• Brief:
I'd like the entries repeated exactly, pictures omitted.

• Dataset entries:
* * * * *

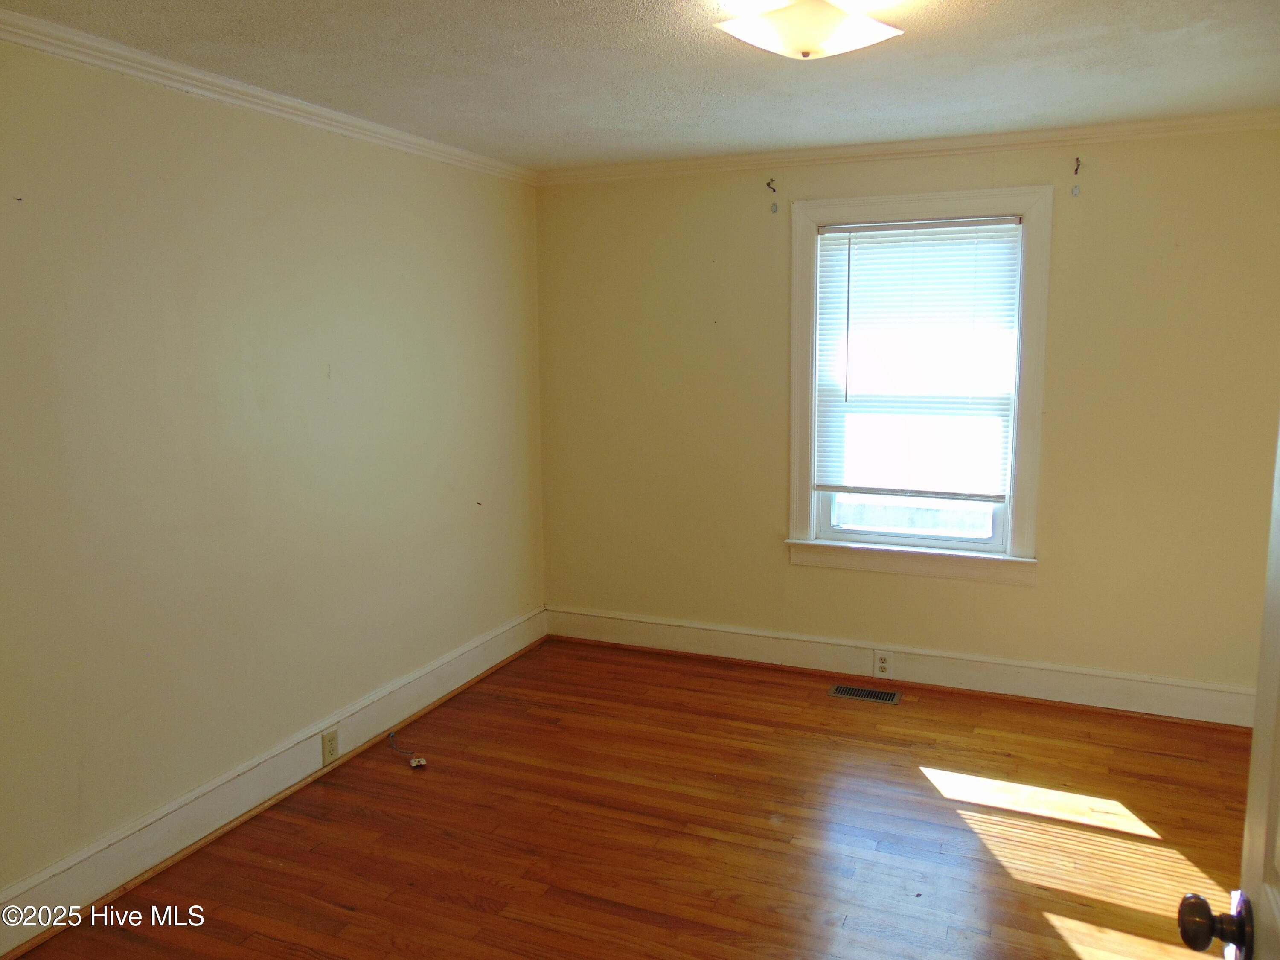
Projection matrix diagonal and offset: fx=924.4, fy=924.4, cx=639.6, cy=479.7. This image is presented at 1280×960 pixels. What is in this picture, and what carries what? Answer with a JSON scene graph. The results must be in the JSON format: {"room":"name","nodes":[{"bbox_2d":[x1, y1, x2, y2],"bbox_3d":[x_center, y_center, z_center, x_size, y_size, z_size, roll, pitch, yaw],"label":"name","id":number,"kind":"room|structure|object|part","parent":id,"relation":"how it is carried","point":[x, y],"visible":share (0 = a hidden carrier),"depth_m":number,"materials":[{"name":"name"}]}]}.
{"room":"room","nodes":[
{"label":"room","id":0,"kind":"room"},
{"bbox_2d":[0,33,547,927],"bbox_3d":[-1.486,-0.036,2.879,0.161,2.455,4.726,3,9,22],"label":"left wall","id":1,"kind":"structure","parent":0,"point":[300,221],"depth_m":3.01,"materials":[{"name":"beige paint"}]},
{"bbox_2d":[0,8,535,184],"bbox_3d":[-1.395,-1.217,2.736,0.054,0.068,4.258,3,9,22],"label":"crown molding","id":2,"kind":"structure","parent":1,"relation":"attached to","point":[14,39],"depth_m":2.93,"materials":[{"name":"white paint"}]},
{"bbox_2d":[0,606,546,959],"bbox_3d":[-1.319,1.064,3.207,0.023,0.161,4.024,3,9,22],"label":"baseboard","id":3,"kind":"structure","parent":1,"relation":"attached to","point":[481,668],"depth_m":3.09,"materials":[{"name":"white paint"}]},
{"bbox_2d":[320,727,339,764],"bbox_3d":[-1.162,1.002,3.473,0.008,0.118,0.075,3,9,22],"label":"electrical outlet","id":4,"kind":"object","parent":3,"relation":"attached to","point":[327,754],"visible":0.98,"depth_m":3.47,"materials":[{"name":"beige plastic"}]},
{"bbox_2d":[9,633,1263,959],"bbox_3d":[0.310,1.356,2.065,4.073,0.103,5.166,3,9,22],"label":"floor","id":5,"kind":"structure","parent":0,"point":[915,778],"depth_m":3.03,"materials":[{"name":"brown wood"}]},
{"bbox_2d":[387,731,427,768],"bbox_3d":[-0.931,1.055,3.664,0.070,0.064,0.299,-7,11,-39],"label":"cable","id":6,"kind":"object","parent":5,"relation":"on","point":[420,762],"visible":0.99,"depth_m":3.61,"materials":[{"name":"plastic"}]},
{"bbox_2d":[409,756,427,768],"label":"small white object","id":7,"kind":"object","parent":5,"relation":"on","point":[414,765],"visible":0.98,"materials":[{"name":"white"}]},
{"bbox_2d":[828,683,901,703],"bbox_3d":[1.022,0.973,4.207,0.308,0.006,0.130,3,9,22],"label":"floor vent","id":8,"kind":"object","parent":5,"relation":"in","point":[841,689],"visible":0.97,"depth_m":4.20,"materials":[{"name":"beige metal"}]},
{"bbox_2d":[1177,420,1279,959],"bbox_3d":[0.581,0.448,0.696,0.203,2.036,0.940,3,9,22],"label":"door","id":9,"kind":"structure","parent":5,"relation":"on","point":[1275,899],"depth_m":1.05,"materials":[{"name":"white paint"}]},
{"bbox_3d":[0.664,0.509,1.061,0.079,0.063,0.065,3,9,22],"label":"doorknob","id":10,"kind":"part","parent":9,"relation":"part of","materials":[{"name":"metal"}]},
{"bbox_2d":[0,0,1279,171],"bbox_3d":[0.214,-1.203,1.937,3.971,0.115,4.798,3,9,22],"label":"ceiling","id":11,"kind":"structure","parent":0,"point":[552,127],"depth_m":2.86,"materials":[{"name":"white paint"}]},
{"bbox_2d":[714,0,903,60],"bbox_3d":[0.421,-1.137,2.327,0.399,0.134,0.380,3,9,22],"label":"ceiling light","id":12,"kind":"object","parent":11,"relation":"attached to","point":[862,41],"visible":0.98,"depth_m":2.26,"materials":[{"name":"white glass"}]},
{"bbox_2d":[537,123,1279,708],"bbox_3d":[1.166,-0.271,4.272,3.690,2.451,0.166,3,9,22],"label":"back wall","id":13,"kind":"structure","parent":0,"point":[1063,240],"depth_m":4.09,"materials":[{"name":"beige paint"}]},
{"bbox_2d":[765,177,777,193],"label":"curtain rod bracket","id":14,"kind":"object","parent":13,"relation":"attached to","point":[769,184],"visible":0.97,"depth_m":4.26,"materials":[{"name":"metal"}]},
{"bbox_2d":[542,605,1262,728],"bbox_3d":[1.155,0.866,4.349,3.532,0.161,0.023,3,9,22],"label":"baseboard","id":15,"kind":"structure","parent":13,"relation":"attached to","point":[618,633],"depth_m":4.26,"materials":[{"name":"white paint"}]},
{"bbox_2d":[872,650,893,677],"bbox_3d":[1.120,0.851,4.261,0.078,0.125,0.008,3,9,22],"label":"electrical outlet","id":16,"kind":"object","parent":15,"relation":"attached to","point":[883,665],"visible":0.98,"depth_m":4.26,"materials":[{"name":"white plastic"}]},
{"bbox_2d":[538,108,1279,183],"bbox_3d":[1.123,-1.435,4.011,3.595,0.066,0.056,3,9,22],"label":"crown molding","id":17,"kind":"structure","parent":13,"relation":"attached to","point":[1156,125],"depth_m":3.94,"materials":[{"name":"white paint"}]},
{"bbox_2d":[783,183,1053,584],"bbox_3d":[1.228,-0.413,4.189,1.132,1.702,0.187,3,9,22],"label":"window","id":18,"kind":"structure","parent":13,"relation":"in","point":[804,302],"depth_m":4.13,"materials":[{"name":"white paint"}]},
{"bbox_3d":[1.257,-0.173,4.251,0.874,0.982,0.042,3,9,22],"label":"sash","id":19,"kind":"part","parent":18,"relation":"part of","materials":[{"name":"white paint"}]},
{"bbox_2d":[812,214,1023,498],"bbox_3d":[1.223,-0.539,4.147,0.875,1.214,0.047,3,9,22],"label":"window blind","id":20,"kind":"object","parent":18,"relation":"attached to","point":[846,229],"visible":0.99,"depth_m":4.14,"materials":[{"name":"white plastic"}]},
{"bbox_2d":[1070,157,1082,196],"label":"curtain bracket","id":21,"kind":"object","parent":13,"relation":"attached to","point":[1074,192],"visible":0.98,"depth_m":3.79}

* * * * *

• Written answer:
Projection matrix diagonal and offset: fx=924.4, fy=924.4, cx=639.6, cy=479.7. This image is presented at 1280×960 pixels. What is in this picture, and what carries what? Answer with a JSON scene graph. The results must be in the JSON format: {"room":"name","nodes":[{"bbox_2d":[x1, y1, x2, y2],"bbox_3d":[x_center, y_center, z_center, x_size, y_size, z_size, roll, pitch, yaw],"label":"name","id":number,"kind":"room|structure|object|part","parent":id,"relation":"how it is carried","point":[x, y],"visible":share (0 = a hidden carrier),"depth_m":number,"materials":[{"name":"name"}]}]}.
{"room":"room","nodes":[
{"label":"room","id":0,"kind":"room"},
{"bbox_2d":[0,33,547,927],"bbox_3d":[-1.486,-0.036,2.879,0.161,2.455,4.726,3,9,22],"label":"left wall","id":1,"kind":"structure","parent":0,"point":[300,221],"depth_m":3.01,"materials":[{"name":"beige paint"}]},
{"bbox_2d":[0,8,535,184],"bbox_3d":[-1.395,-1.217,2.736,0.054,0.068,4.258,3,9,22],"label":"crown molding","id":2,"kind":"structure","parent":1,"relation":"attached to","point":[14,39],"depth_m":2.93,"materials":[{"name":"white paint"}]},
{"bbox_2d":[0,606,546,959],"bbox_3d":[-1.319,1.064,3.207,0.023,0.161,4.024,3,9,22],"label":"baseboard","id":3,"kind":"structure","parent":1,"relation":"attached to","point":[481,668],"depth_m":3.09,"materials":[{"name":"white paint"}]},
{"bbox_2d":[320,727,339,764],"bbox_3d":[-1.162,1.002,3.473,0.008,0.118,0.075,3,9,22],"label":"electrical outlet","id":4,"kind":"object","parent":3,"relation":"attached to","point":[327,754],"visible":0.98,"depth_m":3.47,"materials":[{"name":"beige plastic"}]},
{"bbox_2d":[9,633,1263,959],"bbox_3d":[0.310,1.356,2.065,4.073,0.103,5.166,3,9,22],"label":"floor","id":5,"kind":"structure","parent":0,"point":[915,778],"depth_m":3.03,"materials":[{"name":"brown wood"}]},
{"bbox_2d":[387,731,427,768],"bbox_3d":[-0.931,1.055,3.664,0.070,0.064,0.299,-7,11,-39],"label":"cable","id":6,"kind":"object","parent":5,"relation":"on","point":[420,762],"visible":0.99,"depth_m":3.61,"materials":[{"name":"plastic"}]},
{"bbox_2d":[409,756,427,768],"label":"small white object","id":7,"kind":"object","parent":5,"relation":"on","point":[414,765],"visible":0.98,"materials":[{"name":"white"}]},
{"bbox_2d":[828,683,901,703],"bbox_3d":[1.022,0.973,4.207,0.308,0.006,0.130,3,9,22],"label":"floor vent","id":8,"kind":"object","parent":5,"relation":"in","point":[841,689],"visible":0.97,"depth_m":4.20,"materials":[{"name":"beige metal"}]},
{"bbox_2d":[1177,420,1279,959],"bbox_3d":[0.581,0.448,0.696,0.203,2.036,0.940,3,9,22],"label":"door","id":9,"kind":"structure","parent":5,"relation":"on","point":[1275,899],"depth_m":1.05,"materials":[{"name":"white paint"}]},
{"bbox_3d":[0.664,0.509,1.061,0.079,0.063,0.065,3,9,22],"label":"doorknob","id":10,"kind":"part","parent":9,"relation":"part of","materials":[{"name":"metal"}]},
{"bbox_2d":[0,0,1279,171],"bbox_3d":[0.214,-1.203,1.937,3.971,0.115,4.798,3,9,22],"label":"ceiling","id":11,"kind":"structure","parent":0,"point":[552,127],"depth_m":2.86,"materials":[{"name":"white paint"}]},
{"bbox_2d":[714,0,903,60],"bbox_3d":[0.421,-1.137,2.327,0.399,0.134,0.380,3,9,22],"label":"ceiling light","id":12,"kind":"object","parent":11,"relation":"attached to","point":[862,41],"visible":0.98,"depth_m":2.26,"materials":[{"name":"white glass"}]},
{"bbox_2d":[537,123,1279,708],"bbox_3d":[1.166,-0.271,4.272,3.690,2.451,0.166,3,9,22],"label":"back wall","id":13,"kind":"structure","parent":0,"point":[1063,240],"depth_m":4.09,"materials":[{"name":"beige paint"}]},
{"bbox_2d":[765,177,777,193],"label":"curtain rod bracket","id":14,"kind":"object","parent":13,"relation":"attached to","point":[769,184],"visible":0.97,"depth_m":4.26,"materials":[{"name":"metal"}]},
{"bbox_2d":[542,605,1262,728],"bbox_3d":[1.155,0.866,4.349,3.532,0.161,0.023,3,9,22],"label":"baseboard","id":15,"kind":"structure","parent":13,"relation":"attached to","point":[618,633],"depth_m":4.26,"materials":[{"name":"white paint"}]},
{"bbox_2d":[872,650,893,677],"bbox_3d":[1.120,0.851,4.261,0.078,0.125,0.008,3,9,22],"label":"electrical outlet","id":16,"kind":"object","parent":15,"relation":"attached to","point":[883,665],"visible":0.98,"depth_m":4.26,"materials":[{"name":"white plastic"}]},
{"bbox_2d":[538,108,1279,183],"bbox_3d":[1.123,-1.435,4.011,3.595,0.066,0.056,3,9,22],"label":"crown molding","id":17,"kind":"structure","parent":13,"relation":"attached to","point":[1156,125],"depth_m":3.94,"materials":[{"name":"white paint"}]},
{"bbox_2d":[783,183,1053,584],"bbox_3d":[1.228,-0.413,4.189,1.132,1.702,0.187,3,9,22],"label":"window","id":18,"kind":"structure","parent":13,"relation":"in","point":[804,302],"depth_m":4.13,"materials":[{"name":"white paint"}]},
{"bbox_3d":[1.257,-0.173,4.251,0.874,0.982,0.042,3,9,22],"label":"sash","id":19,"kind":"part","parent":18,"relation":"part of","materials":[{"name":"white paint"}]},
{"bbox_2d":[812,214,1023,498],"bbox_3d":[1.223,-0.539,4.147,0.875,1.214,0.047,3,9,22],"label":"window blind","id":20,"kind":"object","parent":18,"relation":"attached to","point":[846,229],"visible":0.99,"depth_m":4.14,"materials":[{"name":"white plastic"}]},
{"bbox_2d":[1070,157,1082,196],"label":"curtain bracket","id":21,"kind":"object","parent":13,"relation":"attached to","point":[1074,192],"visible":0.98,"depth_m":3.79}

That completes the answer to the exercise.